*** Begin section ***

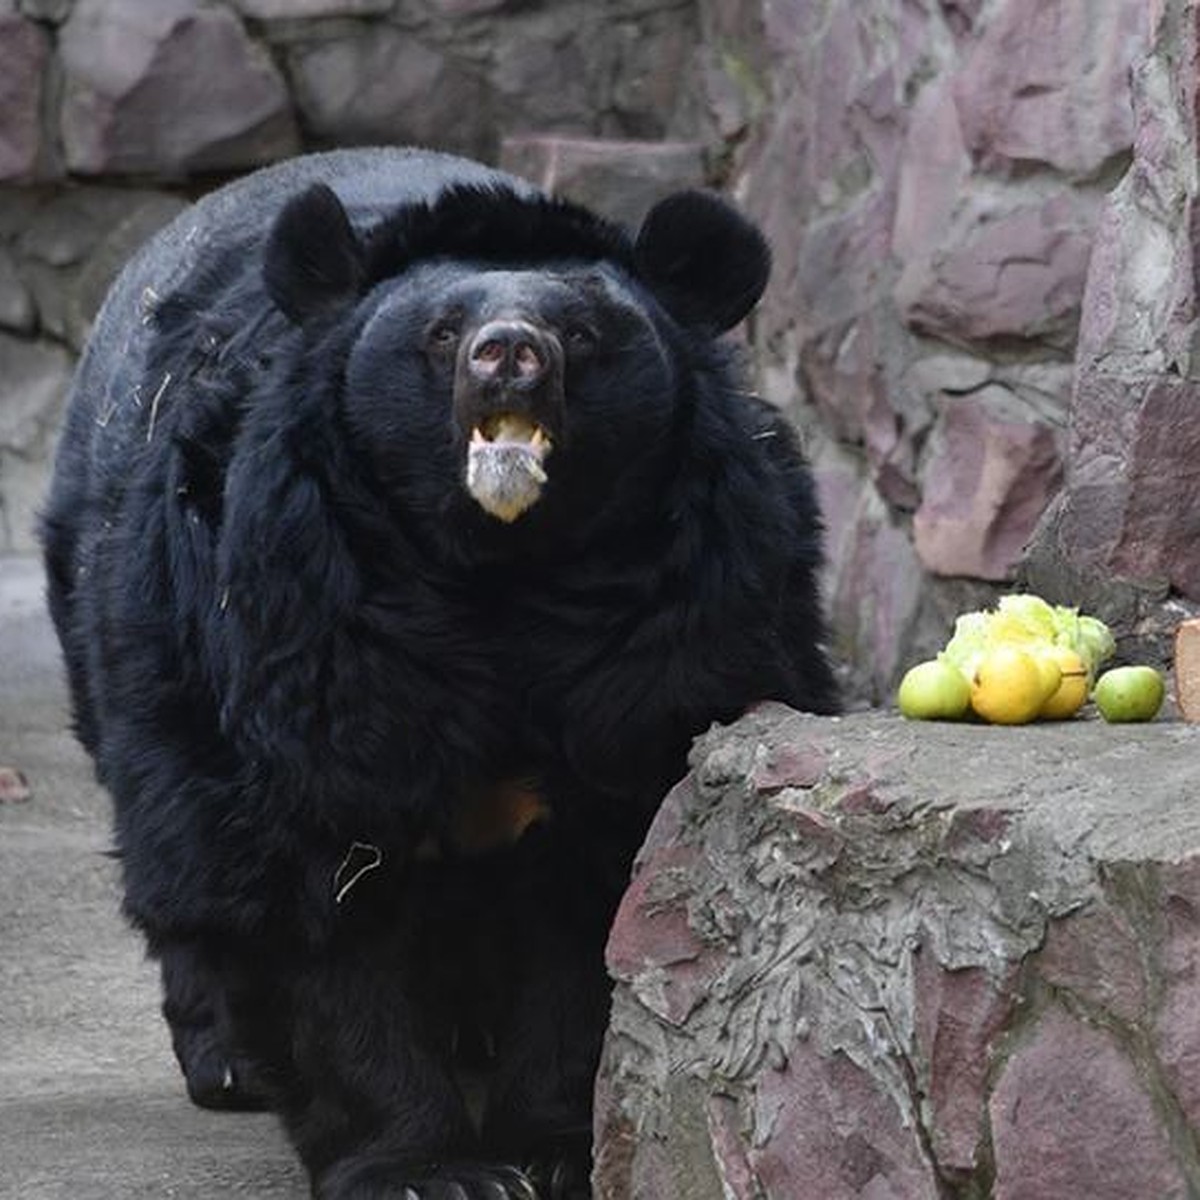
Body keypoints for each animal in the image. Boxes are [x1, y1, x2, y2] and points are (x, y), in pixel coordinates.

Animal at [42, 152, 840, 1200]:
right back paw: (225, 1061)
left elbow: (599, 885)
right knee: (179, 835)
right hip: (135, 627)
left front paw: (551, 1145)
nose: (510, 353)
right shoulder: (297, 609)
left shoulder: (680, 626)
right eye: (444, 332)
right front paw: (426, 1168)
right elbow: (317, 888)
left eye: (580, 332)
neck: (498, 570)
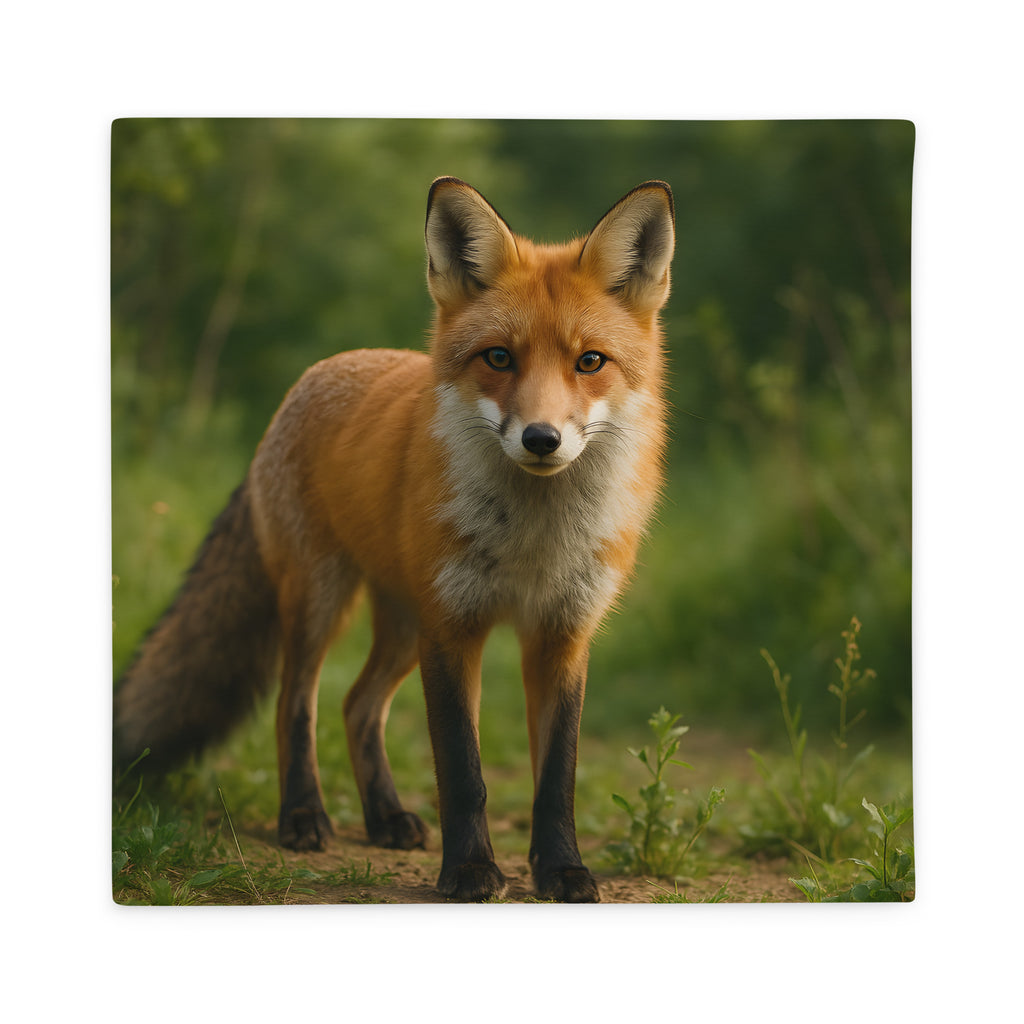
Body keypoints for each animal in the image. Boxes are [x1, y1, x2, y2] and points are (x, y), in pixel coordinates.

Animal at [113, 176, 674, 902]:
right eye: (499, 357)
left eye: (590, 362)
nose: (542, 439)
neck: (533, 541)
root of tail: (317, 374)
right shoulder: (454, 629)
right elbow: (462, 772)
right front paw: (468, 871)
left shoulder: (561, 635)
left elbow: (557, 778)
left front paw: (562, 870)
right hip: (323, 601)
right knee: (298, 705)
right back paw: (303, 816)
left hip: (405, 624)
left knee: (358, 705)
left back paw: (384, 817)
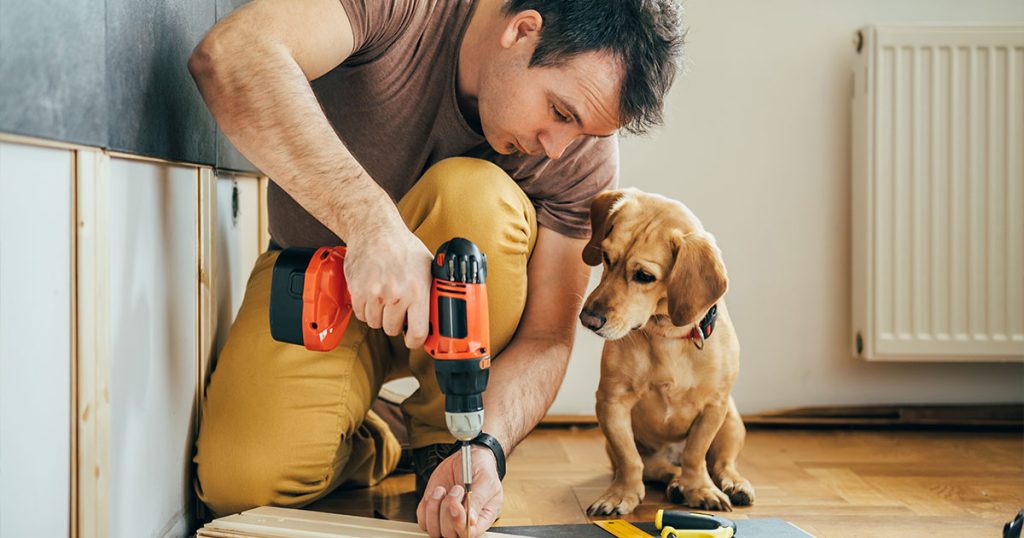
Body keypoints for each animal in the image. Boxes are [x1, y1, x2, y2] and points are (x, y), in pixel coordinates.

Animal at [581, 188, 757, 516]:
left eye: (644, 276)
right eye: (606, 257)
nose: (588, 319)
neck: (667, 337)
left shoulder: (713, 407)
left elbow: (696, 455)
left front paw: (700, 489)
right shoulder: (612, 402)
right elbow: (629, 460)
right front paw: (621, 494)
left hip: (731, 421)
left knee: (721, 462)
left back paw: (733, 483)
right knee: (659, 468)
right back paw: (676, 483)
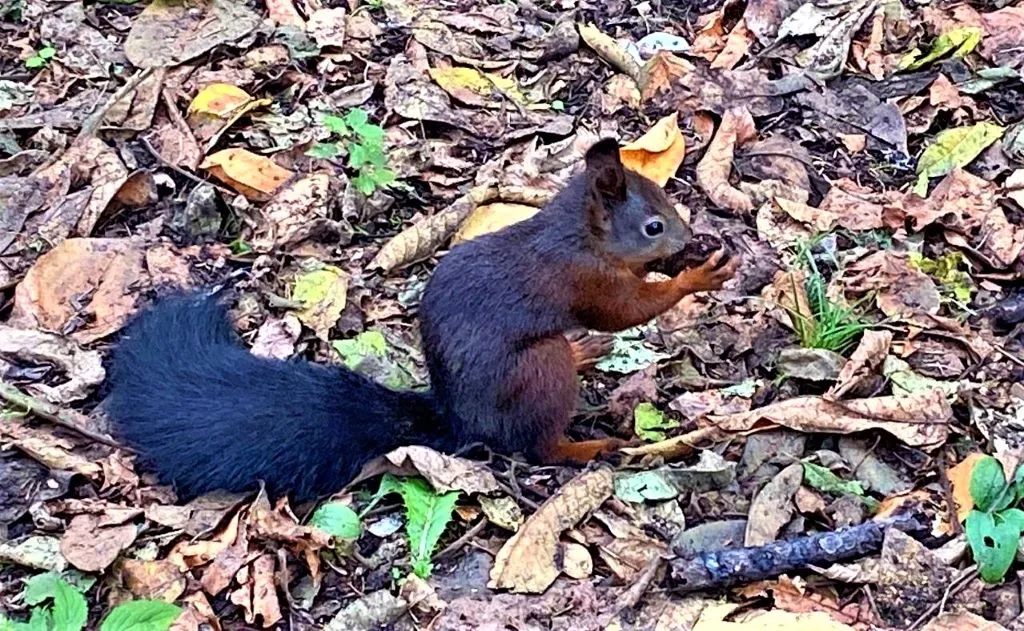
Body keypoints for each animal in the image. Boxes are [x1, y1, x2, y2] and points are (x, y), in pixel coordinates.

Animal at [108, 135, 741, 499]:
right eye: (653, 226)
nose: (686, 237)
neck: (580, 235)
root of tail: (459, 423)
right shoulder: (584, 278)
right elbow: (624, 310)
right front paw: (697, 277)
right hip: (538, 372)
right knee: (538, 447)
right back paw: (588, 447)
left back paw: (583, 356)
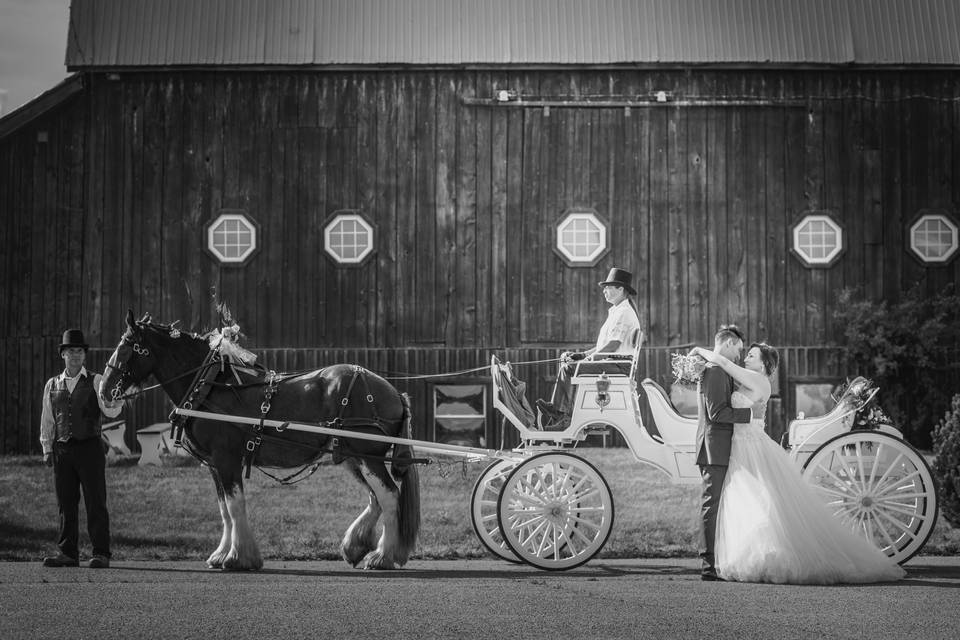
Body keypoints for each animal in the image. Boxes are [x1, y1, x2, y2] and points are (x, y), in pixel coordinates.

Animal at [99, 310, 422, 568]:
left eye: (127, 348)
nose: (103, 392)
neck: (211, 386)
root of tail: (394, 391)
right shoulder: (215, 465)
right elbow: (224, 509)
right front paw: (221, 554)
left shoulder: (226, 458)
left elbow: (234, 505)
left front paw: (238, 557)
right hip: (352, 457)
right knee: (375, 497)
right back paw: (356, 546)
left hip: (369, 457)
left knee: (389, 496)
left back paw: (382, 556)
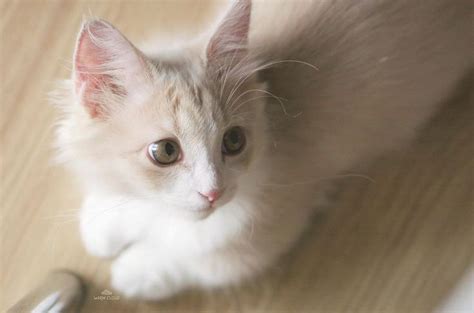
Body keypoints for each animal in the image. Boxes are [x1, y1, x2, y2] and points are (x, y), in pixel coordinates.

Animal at [54, 0, 470, 298]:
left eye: (234, 141)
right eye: (165, 152)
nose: (214, 192)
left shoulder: (274, 224)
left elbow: (199, 263)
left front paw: (135, 268)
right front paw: (104, 222)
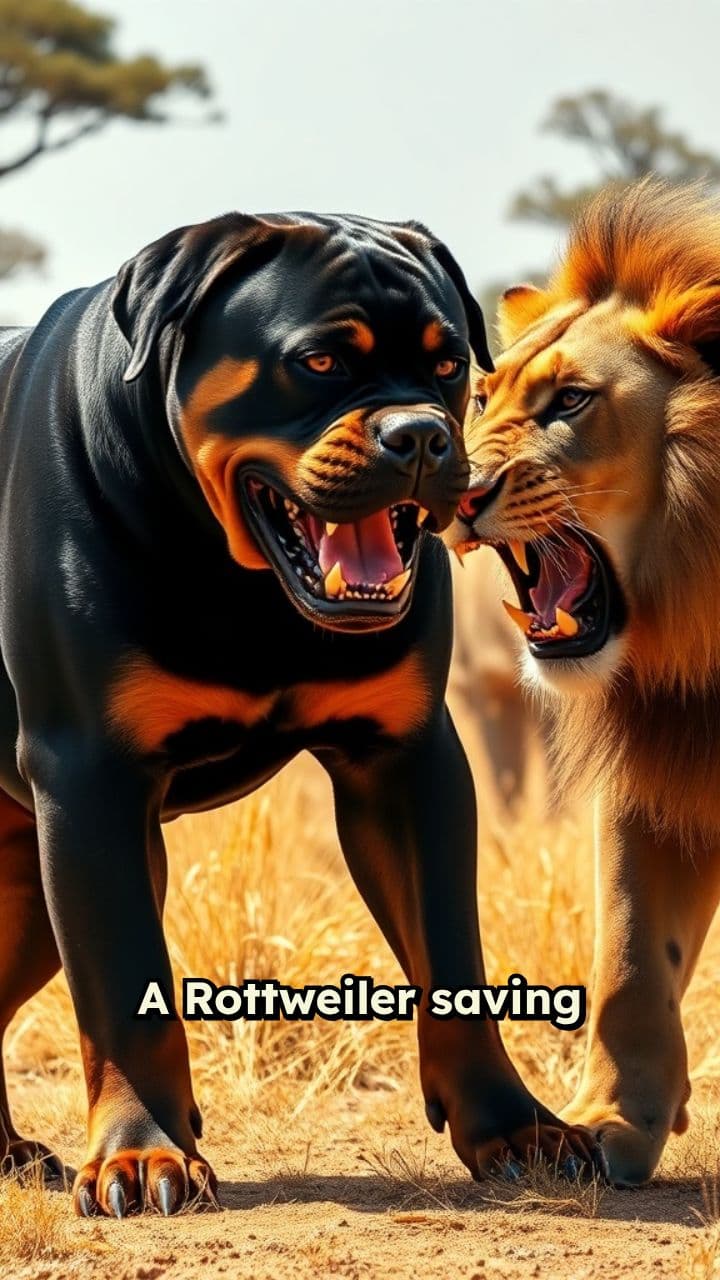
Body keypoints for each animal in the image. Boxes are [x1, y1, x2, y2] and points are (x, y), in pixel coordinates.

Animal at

*** End section ***

**TASK REQUIREMENTS**
Because only one stretch of the records is wanted, please output the lines from the one holding "left front paw: (700, 489)" through the one holding "left back paw: (382, 556)" exactly, both included, and leave every picture out.

**WRITTEN SOLUTION**
left front paw: (700, 489)
right shoulder: (612, 402)
right elbow: (629, 460)
right front paw: (621, 494)
left hip: (731, 421)
left knee: (721, 462)
left back paw: (733, 483)
right knee: (659, 468)
right back paw: (676, 483)
Body keypoints for each animal in the image. Boxes are [x1, y1, x2, y2] and points are (x, y), in pixel coordinates.

Animal at [108, 135, 741, 499]:
right eye: (653, 226)
nose: (686, 237)
neck: (580, 235)
root of tail: (459, 423)
right shoulder: (584, 278)
right elbow: (624, 310)
right front paw: (697, 277)
right hip: (538, 372)
right knee: (538, 447)
right back paw: (588, 447)
left back paw: (583, 356)
Body keypoints for each animal in the image. Boxes are [x1, y1, x2, y2] and points are (x, y), in pixel coordinates.

Animal at [99, 310, 422, 568]:
left eye: (127, 348)
nose: (103, 392)
neck: (211, 386)
root of tail: (394, 391)
right shoulder: (215, 465)
right elbow: (224, 509)
right front paw: (221, 554)
left shoulder: (226, 458)
left elbow: (234, 505)
left front paw: (238, 557)
right hip: (352, 457)
right knee: (375, 497)
right back paw: (356, 546)
left hip: (369, 457)
left knee: (389, 496)
left back paw: (382, 556)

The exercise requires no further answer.